Thanks for your response. Disk space doesn’t appear to be an issue. I’m not seeing any errors indicating that I am out of space. I’m curious what the invalid argument error at the end of the rrd command is all about.
I went ahead and removed all the 0 sized files per your suggestion. Watching to see if they are recreated.
After deleting the 0 sized files. LibreNMS did recreate them and it is now writing to them. However I still have the same error on now another device. I suspect I have 0 sized files on all of my devices that once removed and recreated it will resolve the problem. It’s looking like I have some work to do to clear them out. I have over 1000 devices. This is going to be fun.
I was able to use a find command to search for all the 0 sized files in my rrd directly and remove them quickly. The graphs are now showing under Total Poller Time but now I get broken images under Total Poller Time Per Module.
If I click on one of the broken images to see if it gives me an error or a clue as to what’s going on. It will spin it’s wheels for about a minute and then I get a gateway timeout error. I’m not sure what is causing the gateway timeout now. It wasn’t doing that before I deleted the 0 sized files.
I am running rrdcached and when I do a systemctl status on it. It did initially give me an error about it not being able to read an RRD file. I restarted rrdcached and that error is now gone and it seems to restart normally. I also restarted nginx and php7.4-fpm services and they restart normally with no errors.
I ran ./daily.sh and ./validate.sh and get no errors.
Could there be something in my cache that is causing it to hang up and give me gateway timeouts? Any thoughts?
The total poller time graphs are showing up. It’s the Total Poller Time Per Module graphs below those graphs that are broken as shown in my screenshot. The other day I tweaked some php-fpm settings to increase the number of servers and I did get one of those graphs to show up but now it’s back to the broken images again. It’s been days and still nothing appears. I’m not sure how much time needs to pass before they will show up but it doesn’t seem normal to have broken images.
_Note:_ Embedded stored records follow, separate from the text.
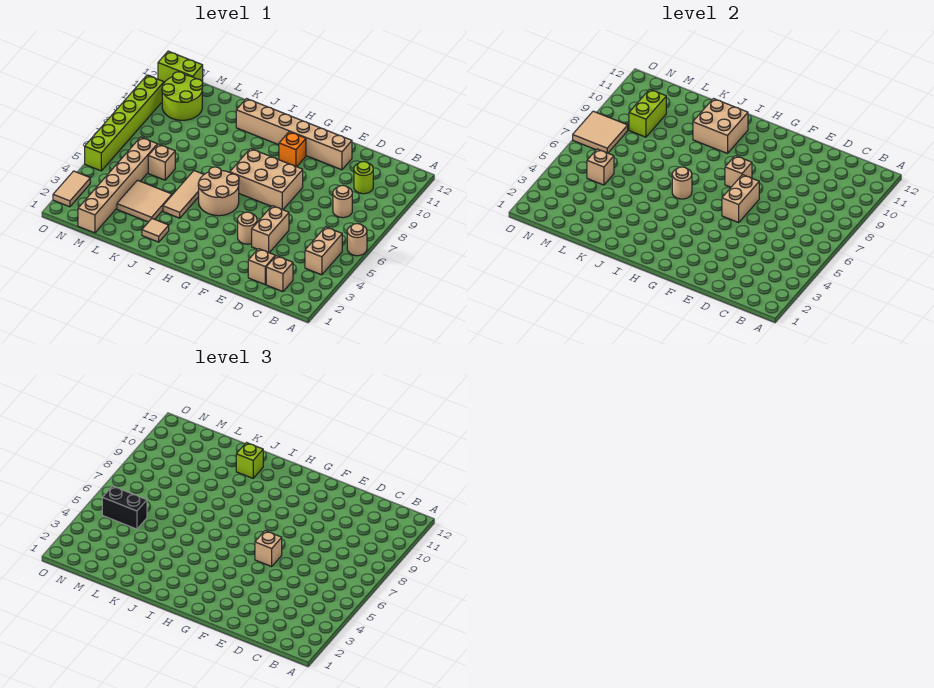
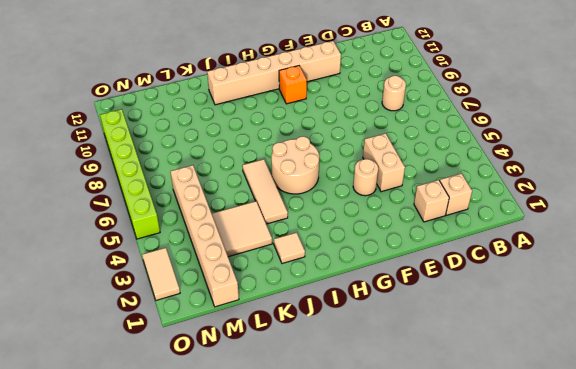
none -> tan 1x1 round brick [347,224,367,256]
none -> tan 1x2 brick [305,227,342,275]
none -> lime 1x1 round brick [354,162,373,194]
none -> tan 2x3 brick [230,149,303,210]

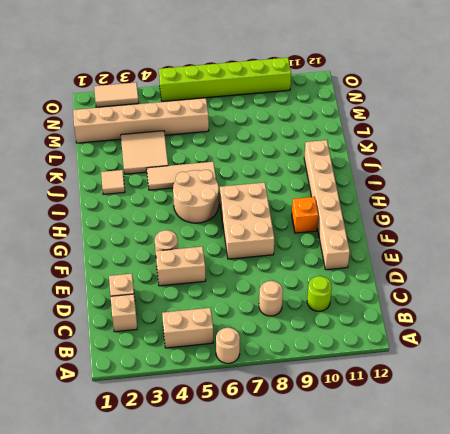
none -> tan 1x1 brick [148,144,175,180]
none -> lime 2x2 round brick [162,72,203,120]
none -> lime 1x2 brick [158,51,203,83]
none -> tan 1x2 brick [722,175,759,223]

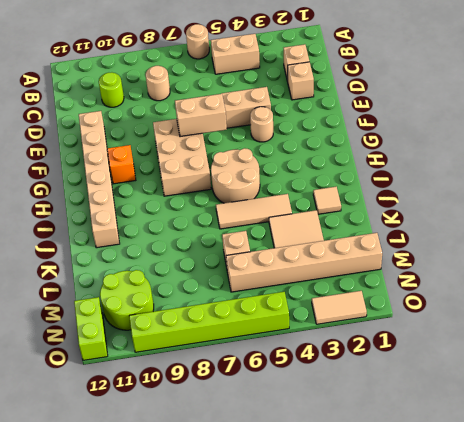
none -> tan 1x1 brick [725,156,752,187]
none -> tan 1x1 round brick [672,167,692,199]
none -> tan 2x2 brick [693,99,748,154]
none -> tan 1x1 brick [587,149,614,185]

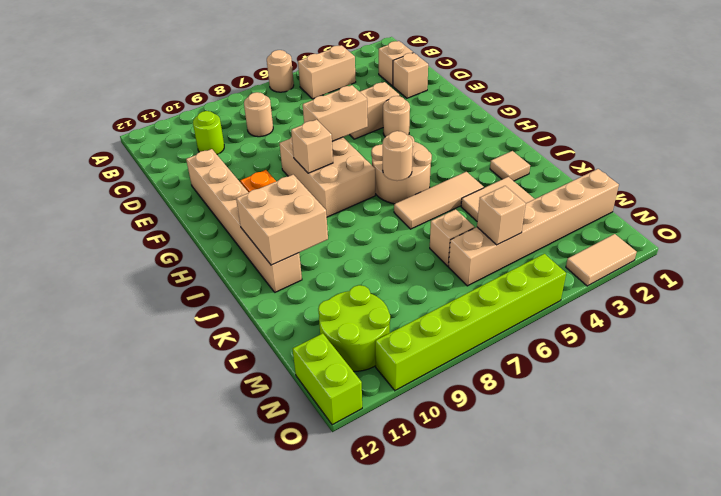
none -> lime 1x2 brick [629,89,666,137]
none -> tan 2x2 tile [573,111,628,153]
none -> tan 1x1 brick [255,531,282,567]
none -> lime 1x1 brick [236,443,263,478]

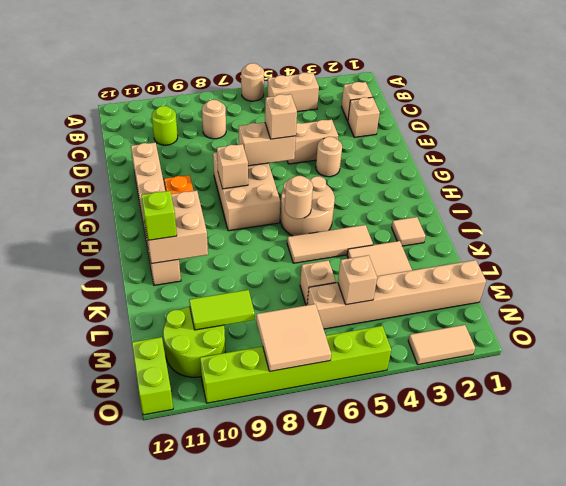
lime 1x2 tile [189,290,255,330] -> lime 1x2 brick [629,89,666,137]
none -> black 1x2 brick [102,486,147,529]

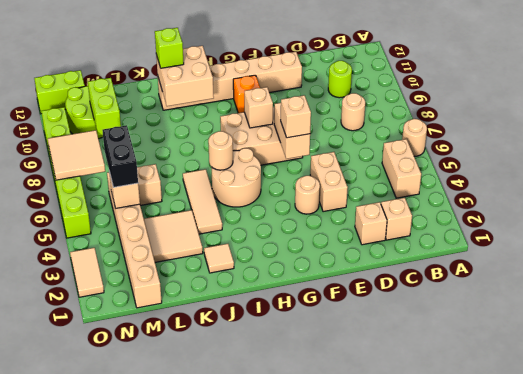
black 1x2 brick [103,125,138,187] -> black 1x2 brick turned to [102,486,147,529]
This tells me there is something going on with php-fpm. I’ve tried over the last week various performance tweaks including increasing the max children and max servers. I’ve thrown more CPU and RAM at it. I’ve even tried switching to static mode and increasing the max children and max requests to an insanely high number. It’ll work temporarily but then back to timing out again. I’ve even tried changing my nginx worker processes to match the number of CPU cores and also increased the number of worker connections. I turned multi accept on. I tried disabling access logging to free up disk i/o and memory. Nothing seems to fix this. I’m at a loss.
Each php process that spawns takes up around 52MB of memory.
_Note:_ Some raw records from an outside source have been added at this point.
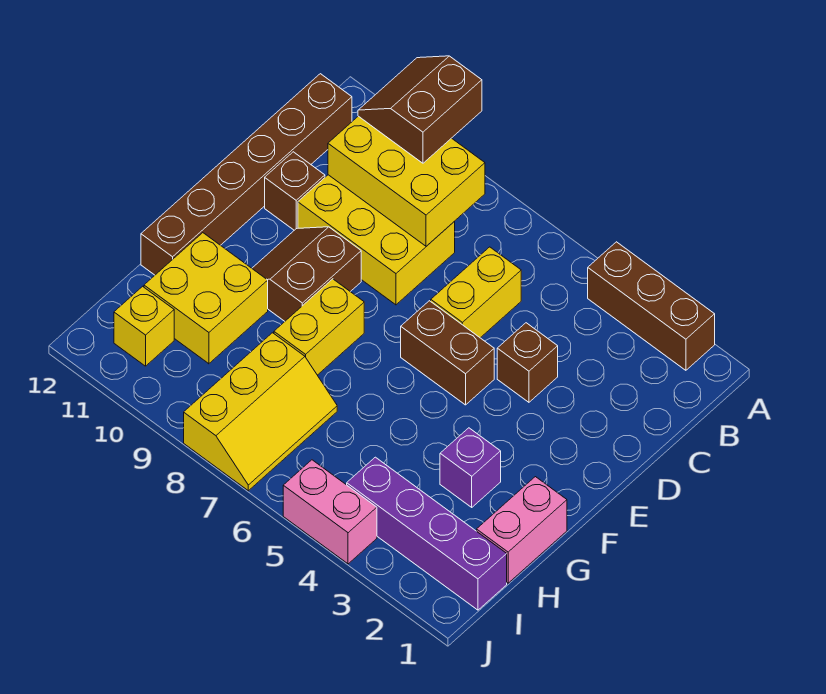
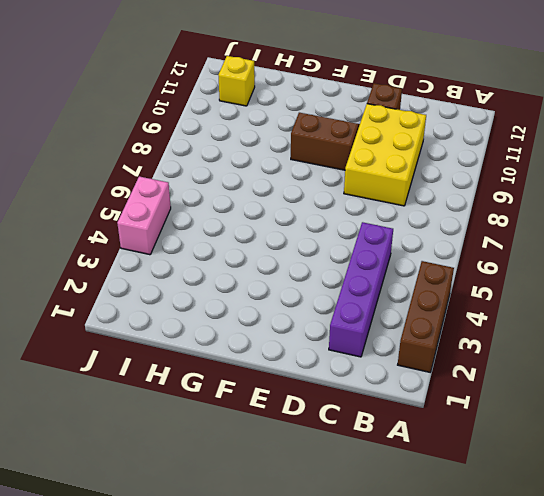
purple 1x4 brick [329,222,393,357] -> purple 1x4 brick moved to [347,457,507,610]
none -> brown 1x6 brick [141,74,352,275]
none -> yellow 1x2 brick [431,247,521,338]
none -> brown 1x1 brick [497,323,558,402]

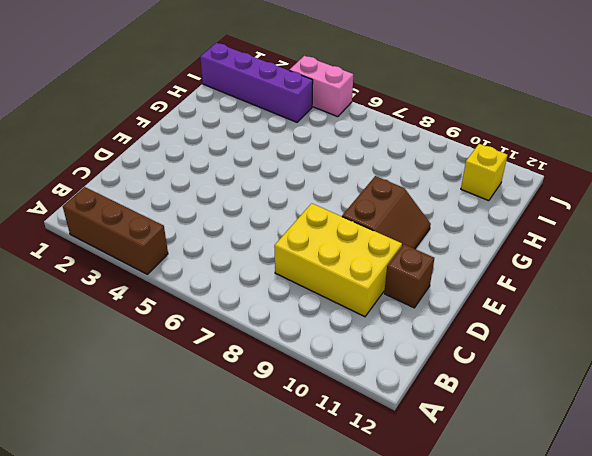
none -> brown 1x6 brick [141,74,352,275]
none -> yellow 1x2 brick [431,247,521,338]
none -> brown 1x1 brick [497,323,558,402]

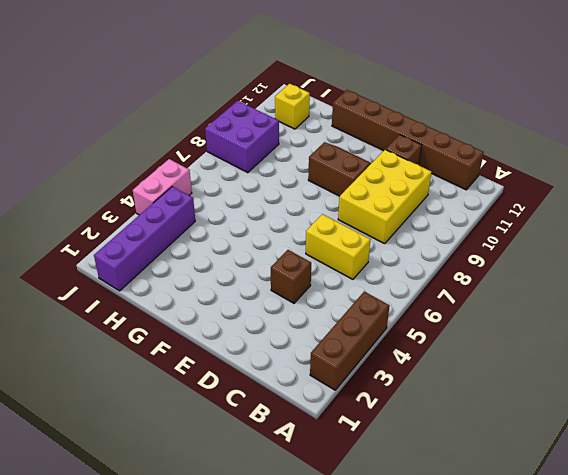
purple 2x2 brick [205,101,279,173] -> yellow 2x3 slope [184,333,337,491]
none -> brown 1x2 brick [401,301,494,405]
none -> yellow 1x2 brick [274,279,364,375]
none -> pink 1x2 brick [477,477,567,583]

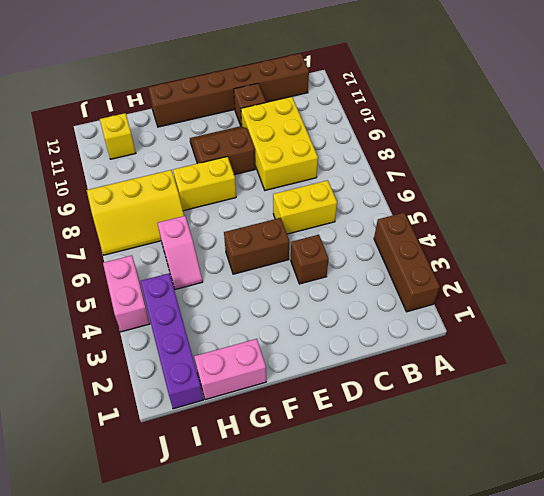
brown 1x2 brick [224,218,289,274] -> brown 1x2 brick turned to [401,301,494,405]
pink 1x2 slope [157,216,203,290] -> none
none -> purple 1x1 brick [440,428,501,507]
none -> yellow 2x2 brick [144,233,268,364]
none -> yellow 2x3 brick [328,116,485,246]

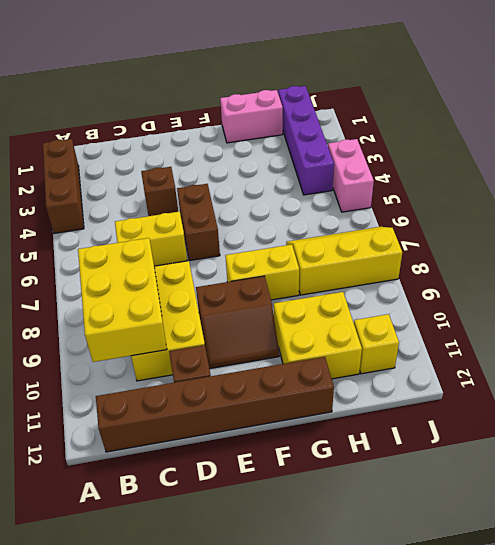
none -> purple 1x1 brick [440,428,501,507]
none -> brown 2x2 slope [358,56,482,163]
I am running this on a proxmox host and my VM setup is follows:
Ubuntu 20.04 LTS
php7.4/php7.4-fpm with opcache enabled
rrdcache is also enabled
CPU: 16 total cores split between 2 sockets
100GB disk space
I’m polling maybe around 1000 or so devices, mostly ubiquiti, mimosa, and cambium devices.
Every other librenms page seems to load very quickly. It’s just the poller performance pages that are an issue.
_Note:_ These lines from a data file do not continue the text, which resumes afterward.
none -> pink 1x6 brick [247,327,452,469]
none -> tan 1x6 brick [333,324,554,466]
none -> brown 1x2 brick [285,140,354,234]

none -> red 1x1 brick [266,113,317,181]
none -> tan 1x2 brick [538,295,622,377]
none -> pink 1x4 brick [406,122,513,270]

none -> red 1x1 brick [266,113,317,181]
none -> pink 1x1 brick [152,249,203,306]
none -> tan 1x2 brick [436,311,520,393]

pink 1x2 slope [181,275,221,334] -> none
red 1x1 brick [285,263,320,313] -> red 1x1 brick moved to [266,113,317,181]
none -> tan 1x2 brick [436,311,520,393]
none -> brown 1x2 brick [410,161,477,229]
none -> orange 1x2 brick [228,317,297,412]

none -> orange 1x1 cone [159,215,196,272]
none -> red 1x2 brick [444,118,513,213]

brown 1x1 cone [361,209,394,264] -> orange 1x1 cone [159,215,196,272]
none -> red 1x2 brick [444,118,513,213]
Any more ideas or things to try would be very helpful.
Thank You! I increased the timeouts to 300s and that did get the graphs to load and resolve the timeout issue. However it still takes an incredibly long time to load them. Seems like it takes between 2-4 minutes or more to load. This is only in the poller performance page. The rest of librenms seems to load fairly quickly. Do you have any further suggestions on how to speed that up? With 16 cores and 32GB of RAM I would think performance would be better. Proxmox shows it’s only using around 23% - 26% of RAM and 22% - 32% of CPU. Not sure why this is so slow.